Usually in such cases people talk about "false acceptance rate" and "false rejection rate".
The first one describes how many times algorithm says "similar" for non-similar signals, the second one is the opposite.
Selecting a threshold thus becomes a trade-off between these criteria. To make FAR=0, threshold should be 1, to make FRR=0 threshold should be -1.
So probably, you will need to decide which trade-off between FAR and FRR is acceptable in your situation and this will give the right value for threshold.
Mathematically this can be expressed in different ways. Just a couple of examples:
1. fix some of rates at acceptable value and minimize other one
2. minimize max(FRR,FAR)
3. minimize aFRR+bFAR
Since they should be equal, the correlation coefficient should be high, between .99 and 1. I would take the max and abs functions out of your calculation, too.
EDIT:
I spoke too soon.

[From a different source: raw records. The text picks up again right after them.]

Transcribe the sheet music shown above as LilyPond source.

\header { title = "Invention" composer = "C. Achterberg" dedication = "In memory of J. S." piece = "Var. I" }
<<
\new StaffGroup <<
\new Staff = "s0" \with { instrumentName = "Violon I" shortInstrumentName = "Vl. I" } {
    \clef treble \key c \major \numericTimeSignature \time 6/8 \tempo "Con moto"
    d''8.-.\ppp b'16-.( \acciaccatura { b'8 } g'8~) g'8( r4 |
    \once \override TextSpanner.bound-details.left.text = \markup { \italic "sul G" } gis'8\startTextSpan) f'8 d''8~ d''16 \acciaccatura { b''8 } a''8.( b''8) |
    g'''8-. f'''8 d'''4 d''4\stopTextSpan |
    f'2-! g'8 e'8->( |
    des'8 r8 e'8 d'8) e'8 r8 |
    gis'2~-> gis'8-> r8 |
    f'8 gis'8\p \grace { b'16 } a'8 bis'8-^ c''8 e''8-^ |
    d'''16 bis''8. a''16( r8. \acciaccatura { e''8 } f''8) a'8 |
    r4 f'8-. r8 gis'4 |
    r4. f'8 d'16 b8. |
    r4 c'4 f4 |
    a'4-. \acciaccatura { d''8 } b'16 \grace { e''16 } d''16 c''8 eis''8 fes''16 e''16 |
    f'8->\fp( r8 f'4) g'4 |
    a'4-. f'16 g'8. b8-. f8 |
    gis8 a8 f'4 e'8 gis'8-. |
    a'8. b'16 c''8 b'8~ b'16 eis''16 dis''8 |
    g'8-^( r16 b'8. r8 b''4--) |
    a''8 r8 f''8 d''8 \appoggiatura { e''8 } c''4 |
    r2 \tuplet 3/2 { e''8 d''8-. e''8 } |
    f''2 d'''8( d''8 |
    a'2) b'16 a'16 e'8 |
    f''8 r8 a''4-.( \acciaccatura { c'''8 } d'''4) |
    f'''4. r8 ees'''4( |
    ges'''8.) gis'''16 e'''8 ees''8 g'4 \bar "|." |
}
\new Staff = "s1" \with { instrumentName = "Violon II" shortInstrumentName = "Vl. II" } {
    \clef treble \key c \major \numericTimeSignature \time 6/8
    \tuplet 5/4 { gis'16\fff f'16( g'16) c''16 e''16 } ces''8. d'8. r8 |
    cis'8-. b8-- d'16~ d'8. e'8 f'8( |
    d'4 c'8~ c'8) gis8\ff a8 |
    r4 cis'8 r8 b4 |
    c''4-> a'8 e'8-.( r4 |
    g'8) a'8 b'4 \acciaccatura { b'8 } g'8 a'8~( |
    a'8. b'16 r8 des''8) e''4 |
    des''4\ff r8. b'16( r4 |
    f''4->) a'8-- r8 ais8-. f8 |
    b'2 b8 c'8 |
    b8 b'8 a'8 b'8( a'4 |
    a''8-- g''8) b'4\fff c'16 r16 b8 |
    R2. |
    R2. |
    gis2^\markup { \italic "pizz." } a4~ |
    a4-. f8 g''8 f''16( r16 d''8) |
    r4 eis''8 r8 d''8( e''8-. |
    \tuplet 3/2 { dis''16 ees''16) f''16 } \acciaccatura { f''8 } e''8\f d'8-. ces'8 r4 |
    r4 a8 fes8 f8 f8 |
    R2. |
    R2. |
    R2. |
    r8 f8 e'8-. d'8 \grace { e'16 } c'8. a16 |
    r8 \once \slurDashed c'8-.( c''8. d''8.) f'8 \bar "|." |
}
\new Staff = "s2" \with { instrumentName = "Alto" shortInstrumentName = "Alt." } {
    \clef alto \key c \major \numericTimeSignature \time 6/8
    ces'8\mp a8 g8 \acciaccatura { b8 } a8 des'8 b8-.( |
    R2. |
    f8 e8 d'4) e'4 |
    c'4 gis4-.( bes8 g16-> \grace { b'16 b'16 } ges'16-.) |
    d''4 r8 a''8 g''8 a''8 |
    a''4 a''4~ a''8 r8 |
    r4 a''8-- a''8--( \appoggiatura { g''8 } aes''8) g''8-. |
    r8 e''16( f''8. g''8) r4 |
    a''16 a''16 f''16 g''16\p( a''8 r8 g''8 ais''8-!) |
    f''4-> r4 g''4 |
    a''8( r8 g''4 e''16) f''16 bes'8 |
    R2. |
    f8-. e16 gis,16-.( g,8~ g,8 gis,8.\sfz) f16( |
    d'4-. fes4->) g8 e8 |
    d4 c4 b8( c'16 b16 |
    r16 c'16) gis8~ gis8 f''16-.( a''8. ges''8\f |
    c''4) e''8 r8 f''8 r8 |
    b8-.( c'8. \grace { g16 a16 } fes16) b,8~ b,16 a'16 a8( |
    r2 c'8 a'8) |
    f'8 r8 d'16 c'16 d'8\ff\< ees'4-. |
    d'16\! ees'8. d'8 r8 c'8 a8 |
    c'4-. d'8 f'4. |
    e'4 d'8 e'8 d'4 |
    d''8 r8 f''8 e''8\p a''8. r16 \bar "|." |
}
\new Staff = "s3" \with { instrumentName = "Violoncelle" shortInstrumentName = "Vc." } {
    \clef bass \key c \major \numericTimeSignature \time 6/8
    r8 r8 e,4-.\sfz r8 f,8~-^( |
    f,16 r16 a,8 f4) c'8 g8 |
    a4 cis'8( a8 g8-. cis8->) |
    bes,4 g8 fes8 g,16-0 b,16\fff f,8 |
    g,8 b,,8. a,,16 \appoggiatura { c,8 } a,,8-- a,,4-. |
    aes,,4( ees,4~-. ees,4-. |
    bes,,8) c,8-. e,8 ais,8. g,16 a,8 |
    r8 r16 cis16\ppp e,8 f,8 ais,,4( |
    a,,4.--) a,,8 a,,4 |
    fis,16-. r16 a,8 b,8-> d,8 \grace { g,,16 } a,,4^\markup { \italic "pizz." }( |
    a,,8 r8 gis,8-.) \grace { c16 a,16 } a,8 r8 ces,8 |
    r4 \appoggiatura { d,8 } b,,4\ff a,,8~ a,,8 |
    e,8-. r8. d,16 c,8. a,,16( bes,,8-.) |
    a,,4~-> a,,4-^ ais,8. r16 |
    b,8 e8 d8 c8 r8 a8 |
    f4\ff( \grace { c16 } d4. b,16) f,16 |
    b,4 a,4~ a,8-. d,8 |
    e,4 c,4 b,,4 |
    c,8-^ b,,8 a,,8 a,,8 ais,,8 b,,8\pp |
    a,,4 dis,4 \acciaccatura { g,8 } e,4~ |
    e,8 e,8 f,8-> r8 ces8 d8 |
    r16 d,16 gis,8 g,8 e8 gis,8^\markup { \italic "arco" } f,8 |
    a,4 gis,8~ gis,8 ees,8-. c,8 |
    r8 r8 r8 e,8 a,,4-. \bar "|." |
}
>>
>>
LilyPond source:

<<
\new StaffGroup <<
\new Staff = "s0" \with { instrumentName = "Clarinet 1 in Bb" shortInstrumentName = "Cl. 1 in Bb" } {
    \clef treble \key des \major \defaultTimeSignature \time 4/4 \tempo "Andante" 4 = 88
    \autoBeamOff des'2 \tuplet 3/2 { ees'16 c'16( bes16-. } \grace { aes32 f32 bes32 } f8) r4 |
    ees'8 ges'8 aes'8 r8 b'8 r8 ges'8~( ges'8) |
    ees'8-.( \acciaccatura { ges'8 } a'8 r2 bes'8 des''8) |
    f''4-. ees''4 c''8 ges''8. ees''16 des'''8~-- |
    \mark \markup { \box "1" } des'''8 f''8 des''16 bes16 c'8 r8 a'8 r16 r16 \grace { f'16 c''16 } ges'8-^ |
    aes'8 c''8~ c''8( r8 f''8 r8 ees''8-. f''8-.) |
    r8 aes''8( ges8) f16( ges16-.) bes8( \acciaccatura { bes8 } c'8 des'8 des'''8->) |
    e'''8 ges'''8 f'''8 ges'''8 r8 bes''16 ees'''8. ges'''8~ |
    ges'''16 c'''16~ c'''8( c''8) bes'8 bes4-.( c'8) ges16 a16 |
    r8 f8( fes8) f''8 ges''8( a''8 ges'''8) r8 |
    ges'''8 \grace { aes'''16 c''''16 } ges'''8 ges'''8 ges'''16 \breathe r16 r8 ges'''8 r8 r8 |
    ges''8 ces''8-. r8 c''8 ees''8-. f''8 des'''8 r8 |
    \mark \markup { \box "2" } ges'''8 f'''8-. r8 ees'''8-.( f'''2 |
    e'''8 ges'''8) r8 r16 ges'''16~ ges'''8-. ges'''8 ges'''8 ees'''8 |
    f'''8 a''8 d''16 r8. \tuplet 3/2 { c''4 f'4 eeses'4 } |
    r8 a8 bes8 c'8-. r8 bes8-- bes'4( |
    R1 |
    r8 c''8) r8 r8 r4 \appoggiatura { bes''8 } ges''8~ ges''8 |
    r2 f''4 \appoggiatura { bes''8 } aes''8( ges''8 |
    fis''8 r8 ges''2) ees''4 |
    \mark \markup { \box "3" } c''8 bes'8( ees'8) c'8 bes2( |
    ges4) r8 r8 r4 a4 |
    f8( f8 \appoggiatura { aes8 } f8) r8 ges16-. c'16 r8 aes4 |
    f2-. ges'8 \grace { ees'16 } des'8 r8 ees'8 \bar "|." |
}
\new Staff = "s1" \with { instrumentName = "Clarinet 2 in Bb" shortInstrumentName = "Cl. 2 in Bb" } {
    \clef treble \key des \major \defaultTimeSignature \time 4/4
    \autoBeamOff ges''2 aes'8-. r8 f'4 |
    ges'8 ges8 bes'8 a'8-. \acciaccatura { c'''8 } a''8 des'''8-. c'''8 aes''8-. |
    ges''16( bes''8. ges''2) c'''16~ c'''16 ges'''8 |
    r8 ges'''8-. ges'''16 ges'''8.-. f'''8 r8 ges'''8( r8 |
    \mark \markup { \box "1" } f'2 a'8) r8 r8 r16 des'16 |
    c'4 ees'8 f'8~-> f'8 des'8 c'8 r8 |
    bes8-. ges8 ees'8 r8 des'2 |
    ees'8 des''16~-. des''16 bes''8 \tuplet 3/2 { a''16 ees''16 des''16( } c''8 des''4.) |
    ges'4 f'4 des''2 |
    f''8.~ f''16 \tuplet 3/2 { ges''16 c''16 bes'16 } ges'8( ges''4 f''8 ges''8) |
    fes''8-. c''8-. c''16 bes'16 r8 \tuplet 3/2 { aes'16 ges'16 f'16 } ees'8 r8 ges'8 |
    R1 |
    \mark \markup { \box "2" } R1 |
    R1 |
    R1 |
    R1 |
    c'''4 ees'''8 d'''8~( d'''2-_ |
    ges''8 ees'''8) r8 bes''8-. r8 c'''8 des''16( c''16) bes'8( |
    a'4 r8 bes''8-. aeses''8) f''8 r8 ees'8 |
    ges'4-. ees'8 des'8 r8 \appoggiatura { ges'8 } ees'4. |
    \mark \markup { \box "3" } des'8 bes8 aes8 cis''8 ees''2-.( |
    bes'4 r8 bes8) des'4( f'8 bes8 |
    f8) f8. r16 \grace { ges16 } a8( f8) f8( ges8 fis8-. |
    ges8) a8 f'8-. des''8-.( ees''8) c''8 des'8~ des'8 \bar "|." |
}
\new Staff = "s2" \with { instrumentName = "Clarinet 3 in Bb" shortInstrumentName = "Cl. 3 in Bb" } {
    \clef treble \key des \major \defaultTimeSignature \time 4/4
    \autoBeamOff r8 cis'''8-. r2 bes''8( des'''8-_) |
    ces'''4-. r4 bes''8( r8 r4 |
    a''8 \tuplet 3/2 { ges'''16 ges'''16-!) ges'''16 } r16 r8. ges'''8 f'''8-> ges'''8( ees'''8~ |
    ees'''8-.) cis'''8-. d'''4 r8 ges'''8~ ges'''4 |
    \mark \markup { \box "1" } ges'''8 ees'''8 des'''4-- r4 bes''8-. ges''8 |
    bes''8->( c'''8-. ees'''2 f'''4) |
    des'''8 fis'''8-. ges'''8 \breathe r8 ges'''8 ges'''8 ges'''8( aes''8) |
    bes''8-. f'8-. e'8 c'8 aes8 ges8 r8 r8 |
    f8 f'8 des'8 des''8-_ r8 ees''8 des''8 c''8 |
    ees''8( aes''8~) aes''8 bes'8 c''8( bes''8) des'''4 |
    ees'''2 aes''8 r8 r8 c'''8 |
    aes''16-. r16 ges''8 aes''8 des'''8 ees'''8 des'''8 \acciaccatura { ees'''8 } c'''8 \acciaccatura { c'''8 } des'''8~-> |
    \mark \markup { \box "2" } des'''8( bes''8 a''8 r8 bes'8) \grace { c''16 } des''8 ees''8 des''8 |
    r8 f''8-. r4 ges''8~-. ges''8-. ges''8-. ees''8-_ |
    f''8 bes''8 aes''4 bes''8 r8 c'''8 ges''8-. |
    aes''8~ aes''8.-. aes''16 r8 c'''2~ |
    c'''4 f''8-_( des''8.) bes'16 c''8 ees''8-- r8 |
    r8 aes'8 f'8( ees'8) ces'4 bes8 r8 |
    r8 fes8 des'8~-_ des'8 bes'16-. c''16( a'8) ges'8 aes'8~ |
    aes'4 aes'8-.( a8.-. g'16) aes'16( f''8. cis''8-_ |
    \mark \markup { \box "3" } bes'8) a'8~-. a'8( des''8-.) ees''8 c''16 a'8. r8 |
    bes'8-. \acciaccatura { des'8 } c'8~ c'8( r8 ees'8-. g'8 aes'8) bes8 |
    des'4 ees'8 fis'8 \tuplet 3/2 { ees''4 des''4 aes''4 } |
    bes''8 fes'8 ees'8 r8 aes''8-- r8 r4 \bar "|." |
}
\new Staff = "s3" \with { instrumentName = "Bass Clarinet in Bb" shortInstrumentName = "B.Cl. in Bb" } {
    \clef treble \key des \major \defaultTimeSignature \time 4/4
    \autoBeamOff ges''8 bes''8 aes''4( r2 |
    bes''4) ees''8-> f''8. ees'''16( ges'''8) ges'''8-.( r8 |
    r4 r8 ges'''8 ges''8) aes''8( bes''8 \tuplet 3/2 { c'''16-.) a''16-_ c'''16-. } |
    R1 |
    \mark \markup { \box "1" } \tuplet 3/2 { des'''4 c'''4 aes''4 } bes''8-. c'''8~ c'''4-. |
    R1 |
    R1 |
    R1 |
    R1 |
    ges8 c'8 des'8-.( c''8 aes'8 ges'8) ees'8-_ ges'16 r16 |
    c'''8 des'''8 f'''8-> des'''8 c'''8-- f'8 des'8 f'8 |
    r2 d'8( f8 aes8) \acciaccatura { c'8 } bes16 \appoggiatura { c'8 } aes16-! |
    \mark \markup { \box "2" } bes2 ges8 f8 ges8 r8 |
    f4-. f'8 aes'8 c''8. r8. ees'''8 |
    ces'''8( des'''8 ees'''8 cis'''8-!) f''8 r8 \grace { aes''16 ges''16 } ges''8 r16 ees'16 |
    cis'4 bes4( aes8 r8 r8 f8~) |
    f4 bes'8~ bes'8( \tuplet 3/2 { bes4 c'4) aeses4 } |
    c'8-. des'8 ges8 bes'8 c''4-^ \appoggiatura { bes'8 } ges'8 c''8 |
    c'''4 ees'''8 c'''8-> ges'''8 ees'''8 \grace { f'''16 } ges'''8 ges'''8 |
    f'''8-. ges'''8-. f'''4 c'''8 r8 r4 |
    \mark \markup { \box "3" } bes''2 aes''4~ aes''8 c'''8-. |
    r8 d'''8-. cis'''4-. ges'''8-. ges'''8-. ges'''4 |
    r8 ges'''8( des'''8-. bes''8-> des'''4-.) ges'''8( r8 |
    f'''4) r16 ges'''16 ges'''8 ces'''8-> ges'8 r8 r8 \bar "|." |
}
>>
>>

I confused cross-correlation with correlation coefficient, which is completely different. My answer might not be worth much.
I would agree that the result would be subjective. Something that would involve the sum of the squares of the differences, element by element, would have some value. Two identical arrays would give a value of 0 in that form. You would have to decide what value then becomes "bad". Make up 2 different vectors that "aren't too bad" and find their cross-correlation coefficient to be used as a guide.
(parenthetically: if you were doing a correlation coefficient where 1 or -1 would be great and 0 would be awful, I've been told by bio-statisticians that a real-life value of 0.7 is extremely good. I understand that this is not exactly what you are doing but the comment on correlation coefficient came up earlier.)